Migrate Win32 C/C++ applications to Linux on POWER, Part 3: Semaphores
http://www.ibm.com/developerworks/systems/library/es-win32linux-sem.html
Introduction
This article, third in a series, is about migrating the Win32 C/C++ application to Linux on POWER with respect to semaphore APIs. Part 1 of this series addressed Win32 API mapping and Part 2 focused on how to map Win32 to Linux with respect to mutex APIs. You are encouraged to read Part 1 and Part 2 of this series before proceeding further.
Semaphores
A semaphore is a resource that contains an integer value. Semaphores allow synchronization of processes by testing and setting the integer value in a single atomic operation. Usually, the main use of a semaphore is to synchronize a thread?s action with other threads. This is also a useful technique for coordinating or synchronizing activities in which multiple processes compete for the same operating system resources.

ABOUT THIS EXERCISE> Continue the article on migrating Win32 semaphore code to Linux on POWER from the point where it stops. The data after this are not used for anything here.

DATA>
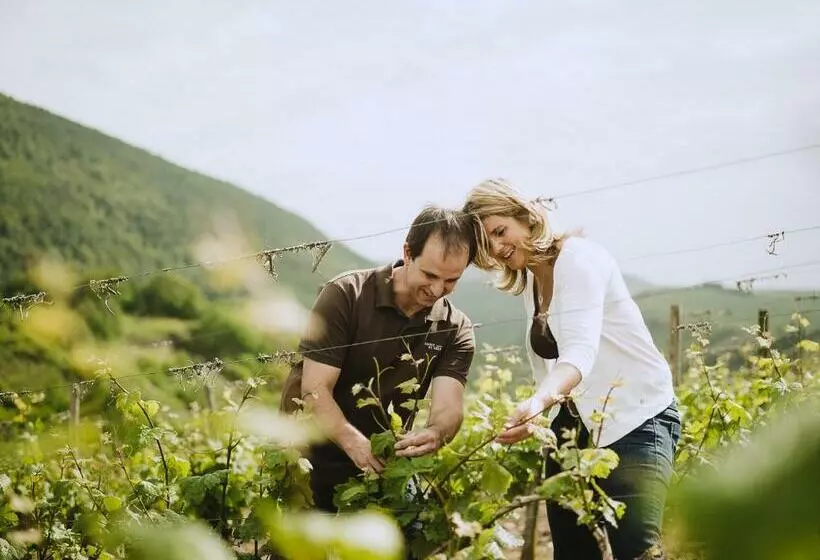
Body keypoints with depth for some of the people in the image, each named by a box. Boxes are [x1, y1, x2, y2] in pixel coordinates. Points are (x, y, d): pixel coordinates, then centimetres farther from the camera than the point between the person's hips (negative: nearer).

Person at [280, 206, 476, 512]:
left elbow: (448, 405, -18)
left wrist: (435, 433, -43)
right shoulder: (345, 295, -14)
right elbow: (315, 389, -20)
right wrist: (355, 444, -38)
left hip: (384, 468, 3)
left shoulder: (455, 330, -3)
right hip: (313, 464, -3)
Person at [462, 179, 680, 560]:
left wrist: (540, 401, -49)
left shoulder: (577, 257, -16)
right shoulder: (528, 284, 10)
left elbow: (581, 350, -32)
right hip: (576, 425, 8)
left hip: (638, 419, -8)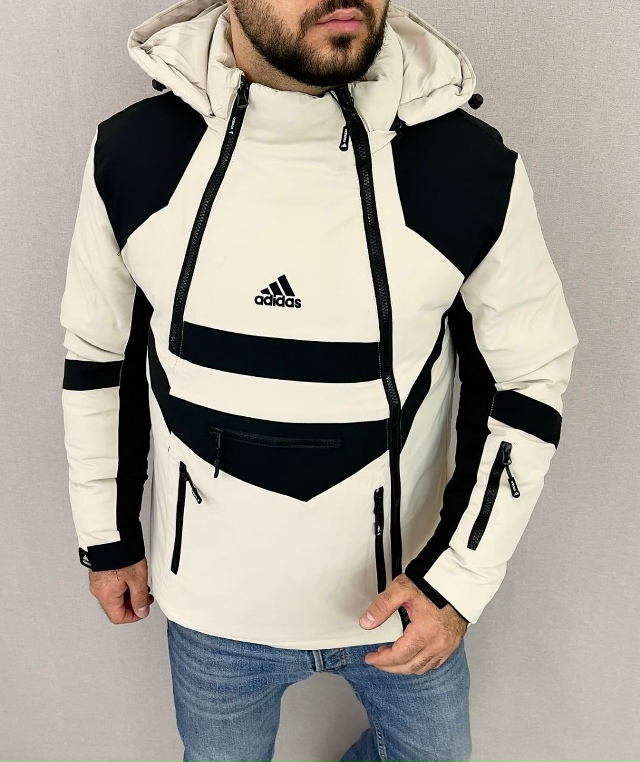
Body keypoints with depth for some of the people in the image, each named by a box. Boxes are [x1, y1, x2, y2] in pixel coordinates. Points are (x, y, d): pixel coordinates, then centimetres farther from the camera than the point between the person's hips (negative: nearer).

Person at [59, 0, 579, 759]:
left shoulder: (474, 165, -19)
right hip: (211, 597, 1)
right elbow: (98, 357, 0)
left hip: (402, 592, 0)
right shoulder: (130, 153, -14)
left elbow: (526, 383, -7)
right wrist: (108, 536, 7)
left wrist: (459, 577, -12)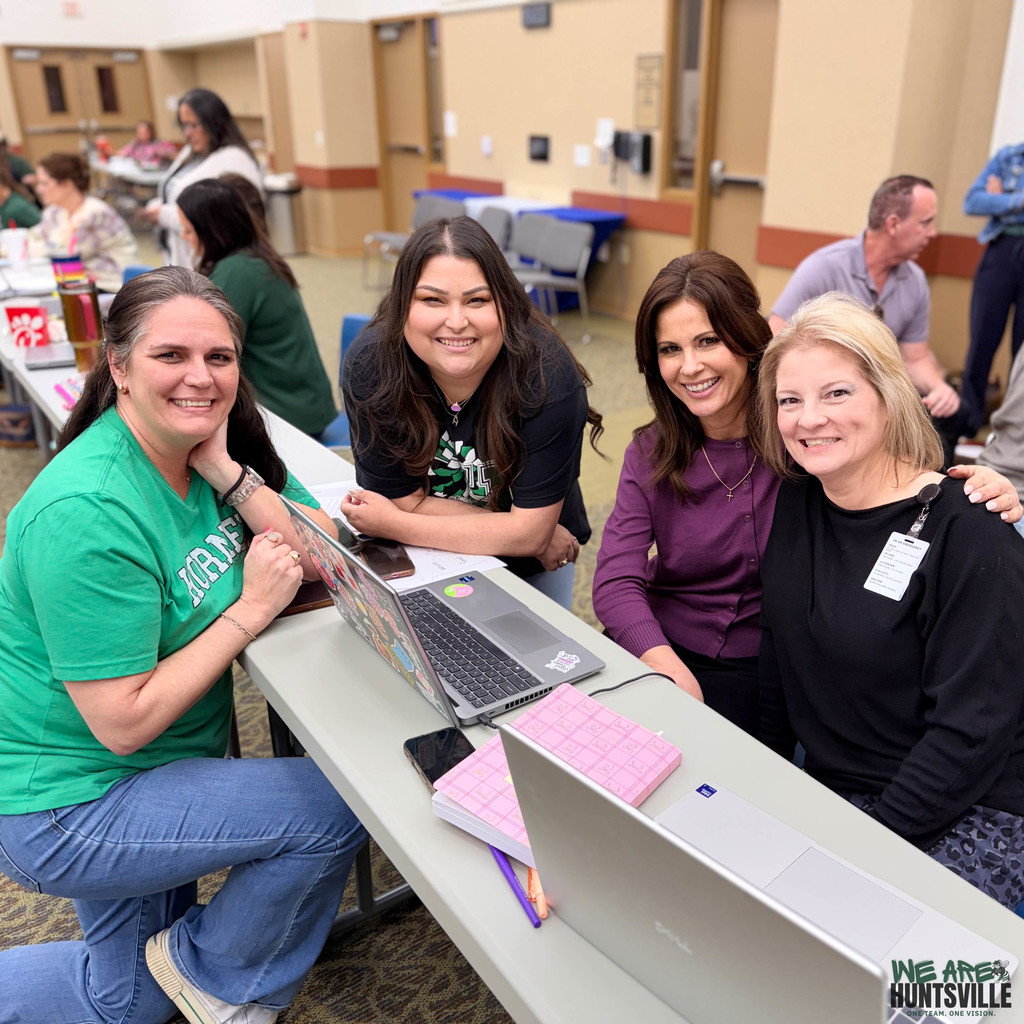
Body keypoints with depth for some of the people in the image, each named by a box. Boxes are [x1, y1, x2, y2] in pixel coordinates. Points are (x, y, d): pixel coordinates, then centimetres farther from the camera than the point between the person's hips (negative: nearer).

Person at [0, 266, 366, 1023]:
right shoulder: (87, 512, -29)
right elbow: (123, 724, -28)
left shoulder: (210, 446, -5)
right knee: (337, 805, -16)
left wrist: (227, 471, -20)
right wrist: (251, 610, -24)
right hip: (65, 809, -8)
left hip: (157, 769, 8)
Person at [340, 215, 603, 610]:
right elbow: (403, 499, -20)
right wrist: (523, 534, -22)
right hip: (423, 566, 1)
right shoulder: (369, 366, -25)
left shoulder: (548, 374, -29)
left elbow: (532, 530, -28)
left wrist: (392, 526, -26)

RESPONSE AREA>
Linux provides Portable Operating System Interface (POSIX) semaphores, as well as pthread conditional variables to map the Win32 semaphore APIs. Both have their share of pros and cons. It is up to your discretion to use either one based on application logic. The various points to consider in the mapping process of the event semaphore are:
- Type of semaphore: Win32 supports both named and un-named event semaphores. The named semaphores are shared across processes. Linux does not support this option. An Inter-Process Communication (IPC) message queues sample code listed in this article to show you how to work around it.
- Initial state: In Win32, the semaphore might have an initial value. In Linux, the POSIX semaphore supports this functionality, but the pthreads do not. You need to consider this when using pthreads.
- Timeout: Win32 event semaphores support timed wait. In Linux, the POSIX semaphore implementation only supports indefinite wait (blocking). The pthreads implementation supports both blocking and timeouts. The pthread_cond_timedwait() call provides a timeout value during wait, and the pthread_cond_wait() is used for indefinite wait.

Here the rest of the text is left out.